The snail, next to its head, has a muscular pouch. This muscular pouch, at a moment of the preliminaries, open and release a dart, an arrow, then, Cupid's arrow.

This arrow will go and get imbedded between the head and the shell of the partner. And this... the fact of being pricked by this dart, by this small arrow, will bring they to copulate.



Scientific investigation recently revealed that the "dart of love" is rather a means of injection. By using this dart, the snail giver injects at the recipient a mucus containing several types of hormones.
These hormones affect the genitals organs females of receptive snail.



They will emerge their penis from we don't where, but generally under the right eye.
Then, our two accomplices exchange their small bag, called spermatophore, containing the spermatozoa.
By the miracle of biology, our two male snails transform themselves into female, to produce ovules, which will be fertilized by the stored spermatozoa of the partner.
This act will last several hours (approximately 10-15).

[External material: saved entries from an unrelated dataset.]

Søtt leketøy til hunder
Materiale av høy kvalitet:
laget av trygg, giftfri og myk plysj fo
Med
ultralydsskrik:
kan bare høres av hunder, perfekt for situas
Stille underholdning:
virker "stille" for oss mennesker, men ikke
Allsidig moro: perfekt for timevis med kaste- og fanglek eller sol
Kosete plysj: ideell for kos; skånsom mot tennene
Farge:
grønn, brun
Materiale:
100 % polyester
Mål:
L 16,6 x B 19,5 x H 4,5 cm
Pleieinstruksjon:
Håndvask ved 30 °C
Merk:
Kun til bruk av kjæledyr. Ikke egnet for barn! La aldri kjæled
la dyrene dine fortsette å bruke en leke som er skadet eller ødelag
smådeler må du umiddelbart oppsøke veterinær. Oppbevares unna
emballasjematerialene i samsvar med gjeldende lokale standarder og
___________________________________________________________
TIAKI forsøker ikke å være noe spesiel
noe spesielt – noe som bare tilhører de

There 15 to 20 days later, the snail will dig a hole of a few centimetres of deep.
The quantity of eggs layed is approximately a hundred (that depends of the race, the age, etc...).About two weeks after mating, the snail scrapes a hole in the soil and lays its eggs there. A snail lays between 20 and 50 eggs at a time.

The eggs are covered up and they hatch after about four weeks.


VIDEO TIME!!!!


Well...
Let me start of with the project...
To me, this project is refreshing.
The topic was unexpected, but interesting indeed!
It had never crossed my mind before.

Well i guess that we are usually in a rush...
We dont see any significant in this small creature, but in a matter of fact...
If were to follow the trails of the snails, there is a lot that we could learn...

Like the song "Colours of the Wind" from the movie Pocahontas...
You think the only people who are people
Are the people who look and think like you
But if you walk the footsteps of a stranger
You'll learn things you never knew you never knew



Ya, other then watching an hour and a half of "how the snails Reproduce"...
(Which is like Super SUper SUPer SUPEr SUPER Slow)

I guess that is how Mother Nature works...

I would also wold like to cogratulate Ms Nada to be the first to use blogs as a way of approching things. In the matter fact that no other teachers, that i know, encorage students to do projects/reports by blogging.